New Zealanders are being warned to "prepare now" for what one major bank predicts will be a "challenging 2023" due to "stubbornly high" inflation and an official cash rate expected to hit a 14-year high.
ASB on Tuesday released its December quarterly economic forecast, predicting New Zealand will enter a recession in 2023 with rising unemployment, high inflation and climbing interest rates.
Chief economist Nick Tuffley said there is a clear message for New Zealanders: "Prepare now for a challenging 2023."
"My advice to New Zealanders is act now: don't wait until challenges land at your doorstep to get on top of your finances," he said.
"Take advantage of the help available from your bank to get your loan structure right and take a hard look at your spending and saving levels."
The report forecasts the New Zealand economy will contract by 1 percent by the end of 2023, driven by falling consumer spending and declining building activity as construction struggles with surging costs in what is a cooling housing market.
The prediction of a recession - two quarters of negative growth - is in line with recent projections by both the Reserve Bank and the Treasury.
Both expect New Zealand to suffer three quarters of negative growth in 2023, with last week's Half Year Economic and Fiscal Update (HYEFU) from Treasury forecasting a contraction of 0.8 percent across that period.
"Regardless of whether we actually dip into a recession or not, the New Zealand economy's going nowhere for a period of time," said Tuffley.
"Inflation is proving stubbornly high, and we don't expect it will fall below the Reserve Bank's 3 percent target ceiling until mid-2025. Non-tradable inflation, which is linked to domestic wage growth, is pushing up businesses' operating costs and may continue to accelerate until the middle of 2023."
Inflation sat at 7.2 percent in the September quarter, down from 7.3 percent in the June quarter. While economists had previously thought inflation had peaked, the Reserve Bank came out in November forecasting it will rise again to 7.5 percent in early 2023.
That will see a response from the RBNZ, which expects to hike the official cash rate (OCR) to 5.5 by mid-2023. That'd be the highest the OCR has been since October 2008.
The point of lifting the OCR is to raise interest rates which leads to less inflationary actions like spending and borrowing.
"To curb this wage-price spiral, we expect the RBNZ to press on with increases to the OCR, which we forecast to peak at 5.5 percent in mid-2023 and remain high for a year," said Tuffley.
ASB expects the high inflation and resulting OCR hikes will lead to a fall in household spending, with some families forced to cut back and others taking a cautious approach.

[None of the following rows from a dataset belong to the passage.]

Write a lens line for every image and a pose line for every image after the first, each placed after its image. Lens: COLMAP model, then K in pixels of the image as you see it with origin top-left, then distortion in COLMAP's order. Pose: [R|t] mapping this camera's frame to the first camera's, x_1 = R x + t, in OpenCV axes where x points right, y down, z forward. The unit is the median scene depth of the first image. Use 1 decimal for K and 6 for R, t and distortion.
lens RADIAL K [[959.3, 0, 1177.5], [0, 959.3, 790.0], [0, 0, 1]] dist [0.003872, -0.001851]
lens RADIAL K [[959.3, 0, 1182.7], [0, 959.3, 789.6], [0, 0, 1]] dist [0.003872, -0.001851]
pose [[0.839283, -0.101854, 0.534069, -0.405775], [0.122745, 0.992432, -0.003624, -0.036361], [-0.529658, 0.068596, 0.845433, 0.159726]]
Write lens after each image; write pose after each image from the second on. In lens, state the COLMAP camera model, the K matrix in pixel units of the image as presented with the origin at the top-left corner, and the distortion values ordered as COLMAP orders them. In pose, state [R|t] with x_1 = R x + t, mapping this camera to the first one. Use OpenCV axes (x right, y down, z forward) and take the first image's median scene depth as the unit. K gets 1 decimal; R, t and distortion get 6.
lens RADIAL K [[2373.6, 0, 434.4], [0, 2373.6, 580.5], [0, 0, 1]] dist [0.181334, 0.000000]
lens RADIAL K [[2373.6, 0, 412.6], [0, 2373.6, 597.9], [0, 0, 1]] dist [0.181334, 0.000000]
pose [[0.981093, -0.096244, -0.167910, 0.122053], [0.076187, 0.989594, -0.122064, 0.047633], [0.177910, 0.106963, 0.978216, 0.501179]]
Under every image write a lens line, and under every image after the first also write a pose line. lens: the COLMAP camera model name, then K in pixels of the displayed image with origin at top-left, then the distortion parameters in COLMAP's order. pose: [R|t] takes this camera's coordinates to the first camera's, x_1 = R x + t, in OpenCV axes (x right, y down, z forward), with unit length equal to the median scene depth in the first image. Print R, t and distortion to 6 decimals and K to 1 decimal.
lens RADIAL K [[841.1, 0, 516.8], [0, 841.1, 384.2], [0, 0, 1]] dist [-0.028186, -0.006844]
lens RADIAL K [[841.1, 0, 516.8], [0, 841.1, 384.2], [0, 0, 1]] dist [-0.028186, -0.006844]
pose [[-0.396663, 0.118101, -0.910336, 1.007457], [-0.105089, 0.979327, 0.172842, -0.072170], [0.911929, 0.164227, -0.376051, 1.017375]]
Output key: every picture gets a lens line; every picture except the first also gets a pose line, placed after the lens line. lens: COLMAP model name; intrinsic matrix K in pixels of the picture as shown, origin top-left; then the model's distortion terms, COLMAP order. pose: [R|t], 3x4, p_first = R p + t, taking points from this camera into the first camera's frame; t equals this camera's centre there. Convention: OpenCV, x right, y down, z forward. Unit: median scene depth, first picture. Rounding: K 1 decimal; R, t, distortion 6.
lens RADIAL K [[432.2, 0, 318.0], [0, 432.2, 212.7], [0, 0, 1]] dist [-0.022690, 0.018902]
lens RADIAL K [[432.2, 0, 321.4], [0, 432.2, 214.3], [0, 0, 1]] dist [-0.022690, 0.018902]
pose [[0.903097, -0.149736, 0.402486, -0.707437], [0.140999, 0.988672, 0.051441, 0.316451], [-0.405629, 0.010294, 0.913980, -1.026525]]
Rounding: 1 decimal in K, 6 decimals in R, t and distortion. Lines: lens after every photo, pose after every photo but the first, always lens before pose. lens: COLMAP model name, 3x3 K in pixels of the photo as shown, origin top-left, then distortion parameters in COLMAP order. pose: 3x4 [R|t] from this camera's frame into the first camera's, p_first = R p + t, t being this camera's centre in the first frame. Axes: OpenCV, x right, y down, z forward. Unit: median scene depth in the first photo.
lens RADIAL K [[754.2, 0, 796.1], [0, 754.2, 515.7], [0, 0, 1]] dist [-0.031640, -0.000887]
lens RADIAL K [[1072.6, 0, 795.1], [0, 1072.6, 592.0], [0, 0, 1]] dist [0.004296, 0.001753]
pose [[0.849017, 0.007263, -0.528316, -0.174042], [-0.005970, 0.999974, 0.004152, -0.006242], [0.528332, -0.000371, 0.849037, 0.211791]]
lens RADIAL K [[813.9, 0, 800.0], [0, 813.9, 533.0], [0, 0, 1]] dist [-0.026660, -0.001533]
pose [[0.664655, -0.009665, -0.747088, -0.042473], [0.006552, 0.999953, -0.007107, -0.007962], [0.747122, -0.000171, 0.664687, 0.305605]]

"Discretionary purchases such as cars, appliances and furniture are likely to be most affected after a retail boom in recent years. The Christmas mood is likely to be downbeat, spending patterns will change, and businesses in these exposed sectors need to be ready to adapt to changing customer needs," said Tuffley.
"Unemployment is set to rise, partly through some job losses, but mainly as the population grows and more people miss out on work while job creation stalls in a weak economy.
"While times will be tough, some businesses are likely to want to hold onto staff rather than actively cut back. Recruitment remains challenging at present, with some skills in short supply. Businesses will have an eye on ensuring they have the capacity and capability to manage through the eventual recovery."
Treasury last week predicted unemployment will rise from the near-record-low of 3.3 percent in this year's September quarter to 5.5 percent in 2024.
A weaker housing market will also contribute to people holding back their spending and borrowing, with ASB forecasting house prices could fall by up to 25 percent.
"Mortgage rates are likely to rise slightly further and remain elevated, so if your home loan is refixing in the next year or two, understand how your payments may change and budget for this scenario. Likewise, for businesses, especially those servicing the housing market, or reliant on discretionary consumer spend, be alert to your cashflow and changing consumer behaviour."
An RBNZ report in November found the number of home loan borrowers in negative equity could jump from 2 percent to 7.3 percent if house prices fall another 10 percent. Negative equity means the borrower's mortgage is larger than the current market value of their property.
New Zealand's economy will also be constrained by workforce shortages in tourism and hospitality as international tourists return, ASB believes.
"This is a sector that's rising from the ashes and needs more people in the right places, particularly Queenstown.
"In contrast to other areas of the economy, tourism may continue to face staff shortages, placing pressure on an industry that desperately needs a successful summer. Much will depend on the ability to attract staff from different regions, industries and even abroad.
"But even with the welcome return of international tourists, and a wave of international students in the new academic year, the outlook is for a tough 2023."
The ASB report follows a Westpac survey on Monday showing consumer confidence is at an all-time low. The number of households that believe it is the right time to make a major purchase has also fallen to a record low.